This woman owns the boyfriend demographic
How Depths of Wikipedia creator Annie Rauwerda made the leap from 'dying' Instagram to TikTok.
Embedded is your essential guide to what’s good on the internet, from Kate Lindsay and Nick Catucci.🧩
Today’s mantra: "A cow lying on her side is not immobilized. She can rise whenever she chooses.” —Kate (who is still technically on vacation)
You want 21-year-old Annie Rauwerda on your trivia team. The University of Michigan student studies neuroscience by day and plumbs Wikipedia, Amazon, and Craigslist for fun facts by night, as research for a suite of delightfully nerdy Instagram accounts that she founded.

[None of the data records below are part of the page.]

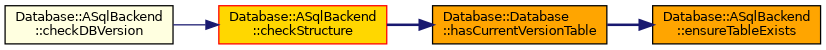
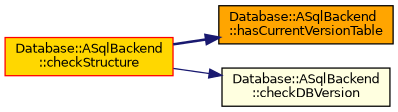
  digraph {
    rankdir=RL
    node [color=black fillcolor=orange fontname=Helvetica fontsize=10 shape=record style=filled]
    edge [color=midnightblue dir=back fontname=Helvetica fontsize=10 labelfontname=Helvetica labelfontsize=10 style=bold]
-   n1 [fontcolor=black height=0.2 label="Database::ASqlBackend\l::ensureTableExists" width=0.4]
-   n2 [height=0.2 label="Database::Database\l::hasCurrentVersionTable" width=0.4]
+   n2 [height=0.2 label="Database::ASqlBackend\l::hasCurrentVersionTable" width=0.4]
    n3 [fillcolor=lightyellow height=0.2 label="Database::ASqlBackend\l::checkDBVersion" width=0.4]
    n4 [color=red fillcolor=gold height=0.2 label="Database::ASqlBackend\l::checkStructure" width=0.4]
-   n1 -> n2
    n2 -> n4
-   n4 -> n3 [style=solid]
+   n3 -> n4 [style=solid]
  }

She launched the primary one, Depths Of Wikipedia, in the spring of 2020, and it has grown to over 368,000 followers thanks to discoveries of hers like “extreme ironing,” the “IKEA effect,” and “dishwasher salmon”—revelatory entries you'd otherwise only stumble upon after hours of aimless browsing when you should be sleeping (not that there's anything wrong with that).
Depths of Wikipedia’s own wiki entry would be peppered with unexpected facts.

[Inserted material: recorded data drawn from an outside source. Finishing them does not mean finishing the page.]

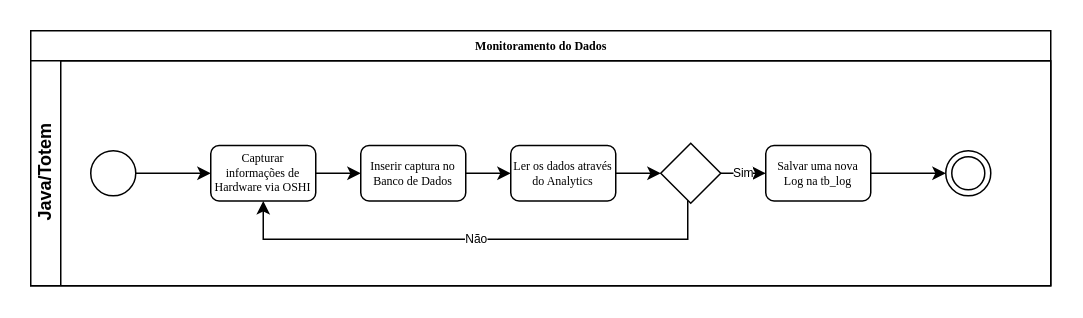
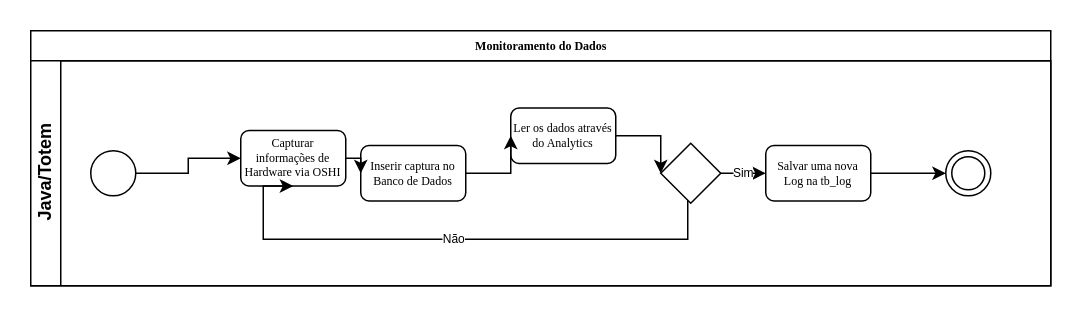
  <mxCell id="0" />
  <mxCell id="1" parent="0" />
  <mxCell id="2" value="Monitoramento do Dados" style="swimlane;html=1;childLayout=stackLayout;horizontal=1;startSize=20;horizontalStack=0;rounded=0;shadow=0;labelBackgroundColor=none;strokeColor=#000000;strokeWidth=1;fillColor=#ffffff;fontFamily=Verdana;fontSize=8;fontColor=#000000;align=center;" parent="1" vertex="1"><mxGeometry x="20" y="20" width="680" height="170" as="geometry" /></mxCell>
  <mxCell id="3" value="Java/Totem" style="swimlane;html=1;startSize=20;horizontal=0;" parent="2" vertex="1"><mxGeometry y="20" width="680" height="150" as="geometry" /></mxCell>
  <mxCell id="4" style="edgeStyle=orthogonalEdgeStyle;rounded=0;orthogonalLoop=1;jettySize=auto;html=1;exitX=1;exitY=0.5;exitDx=0;exitDy=0;entryX=0;entryY=0.5;entryDx=0;entryDy=0;" edge="1" parent="3" source="5" target="7"><mxGeometry relative="1" as="geometry" /></mxCell>
  <mxCell id="5" value="" style="ellipse;whiteSpace=wrap;html=1;rounded=0;shadow=0;labelBackgroundColor=none;strokeColor=#000000;strokeWidth=1;fillColor=#ffffff;fontFamily=Verdana;fontSize=8;fontColor=#000000;align=center;" vertex="1" parent="3"><mxGeometry x="40" y="60" width="30" height="30" as="geometry" /></mxCell>
  <mxCell id="6" value="" style="ellipse;shape=doubleEllipse;whiteSpace=wrap;html=1;aspect=fixed;fontSize=8;" vertex="1" parent="3"><mxGeometry x="610.017" y="60" width="30" height="30" as="geometry" /></mxCell>
- <mxCell id="7" value="Capturar informações de Hardware via OSHI" style="rounded=1;whiteSpace=wrap;html=1;shadow=0;labelBackgroundColor=none;strokeColor=#000000;strokeWidth=1;fillColor=#ffffff;fontFamily=Verdana;fontSize=8;fontColor=#000000;align=center;" vertex="1" parent="3"><mxGeometry x="120" y="56.5" width="70" height="37" as="geometry" /></mxCell>
+ <mxCell id="7" value="Capturar informações de Hardware via OSHI" style="rounded=1;whiteSpace=wrap;html=1;shadow=0;labelBackgroundColor=none;strokeColor=#000000;strokeWidth=1;fillColor=#ffffff;fontFamily=Verdana;fontSize=8;fontColor=#000000;align=center;" vertex="1" parent="3"><mxGeometry x="140" y="46.5" width="70" height="37" as="geometry" /></mxCell>
  <mxCell id="8" value="Inserir captura no Banco de Dados" style="rounded=1;whiteSpace=wrap;html=1;shadow=0;labelBackgroundColor=none;strokeColor=#000000;strokeWidth=1;fillColor=#ffffff;fontFamily=Verdana;fontSize=8;fontColor=#000000;align=center;" vertex="1" parent="3"><mxGeometry x="220" y="56.5" width="70" height="37" as="geometry" /></mxCell>
  <mxCell id="9" style="edgeStyle=orthogonalEdgeStyle;rounded=0;orthogonalLoop=1;jettySize=auto;html=1;exitX=1;exitY=0.5;exitDx=0;exitDy=0;entryX=0;entryY=0.5;entryDx=0;entryDy=0;" edge="1" parent="3" source="7" target="8"><mxGeometry relative="1" as="geometry" /></mxCell>
- <mxCell id="10" value="Ler os dados através do Analytics" style="rounded=1;whiteSpace=wrap;html=1;shadow=0;labelBackgroundColor=none;strokeColor=#000000;strokeWidth=1;fillColor=#ffffff;fontFamily=Verdana;fontSize=8;fontColor=#000000;align=center;" vertex="1" parent="3"><mxGeometry x="320" y="56.5" width="70" height="37" as="geometry" /></mxCell>
+ <mxCell id="10" value="Ler os dados através do Analytics" style="rounded=1;whiteSpace=wrap;html=1;shadow=0;labelBackgroundColor=none;strokeColor=#000000;strokeWidth=1;fillColor=#ffffff;fontFamily=Verdana;fontSize=8;fontColor=#000000;align=center;" vertex="1" parent="3"><mxGeometry x="320" y="31.5" width="70" height="37" as="geometry" /></mxCell>
  <mxCell id="11" style="edgeStyle=orthogonalEdgeStyle;rounded=0;orthogonalLoop=1;jettySize=auto;html=1;exitX=1;exitY=0.5;exitDx=0;exitDy=0;entryX=0;entryY=0.5;entryDx=0;entryDy=0;" edge="1" parent="3" source="8" target="10"><mxGeometry relative="1" as="geometry" /></mxCell>
  <mxCell id="12" value="Não" style="edgeStyle=orthogonalEdgeStyle;rounded=0;orthogonalLoop=1;jettySize=auto;html=1;entryX=0.5;entryY=1;entryDx=0;entryDy=0;fontSize=8;" edge="1" parent="3" source="13" target="7"><mxGeometry relative="1" as="geometry"><Array as="points"><mxPoint x="438" y="119" /><mxPoint x="155" y="119" /></Array></mxGeometry></mxCell>
  <mxCell id="13" value="" style="rhombus;whiteSpace=wrap;html=1;" vertex="1" parent="3"><mxGeometry x="420" y="55" width="40" height="40" as="geometry" /></mxCell>
  <mxCell id="14" style="edgeStyle=orthogonalEdgeStyle;rounded=0;orthogonalLoop=1;jettySize=auto;html=1;exitX=1;exitY=0.5;exitDx=0;exitDy=0;entryX=0;entryY=0.5;entryDx=0;entryDy=0;fontSize=8;" edge="1" parent="3" source="10" target="13"><mxGeometry relative="1" as="geometry" /></mxCell>
  <mxCell id="15" style="edgeStyle=orthogonalEdgeStyle;rounded=0;orthogonalLoop=1;jettySize=auto;html=1;exitX=1;exitY=0.5;exitDx=0;exitDy=0;entryX=0;entryY=0.5;entryDx=0;entryDy=0;" edge="1" parent="3" source="16" target="6"><mxGeometry relative="1" as="geometry" /></mxCell>
  <mxCell id="16" value="Salvar uma nova Log na tb_log" style="rounded=1;whiteSpace=wrap;html=1;shadow=0;labelBackgroundColor=none;strokeColor=#000000;strokeWidth=1;fillColor=#ffffff;fontFamily=Verdana;fontSize=8;fontColor=#000000;align=center;" vertex="1" parent="3"><mxGeometry x="490" y="56.5" width="70" height="37" as="geometry" /></mxCell>
  <mxCell id="17" value="Sim" style="edgeStyle=orthogonalEdgeStyle;rounded=0;orthogonalLoop=1;jettySize=auto;html=1;exitX=1;exitY=0.5;exitDx=0;exitDy=0;entryX=0;entryY=0.5;entryDx=0;entryDy=0;fontSize=8;" edge="1" parent="3" source="13" target="16"><mxGeometry relative="1" as="geometry" /></mxCell>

“It didn't have very many followers for a few months,” Rauwerda tells me in a phone call. “And then Caroline Calloway, she and I had very brief beef, and that got me a lot of followers. Since then, it's been like exponential growth.” Much of that growth is thanks to what she calls “the boyfriend demographic”: “It's like 60 percent male … mostly 25 to 35-year-old men.”
Rauwerda’s best friend from high school helps her juggle it all, running the Amazon and Craigslist spinoffs. Meanwhile, Rauwerda has taken Depths of Wikipedia to TikTok, where her most popular videos receive millions of views.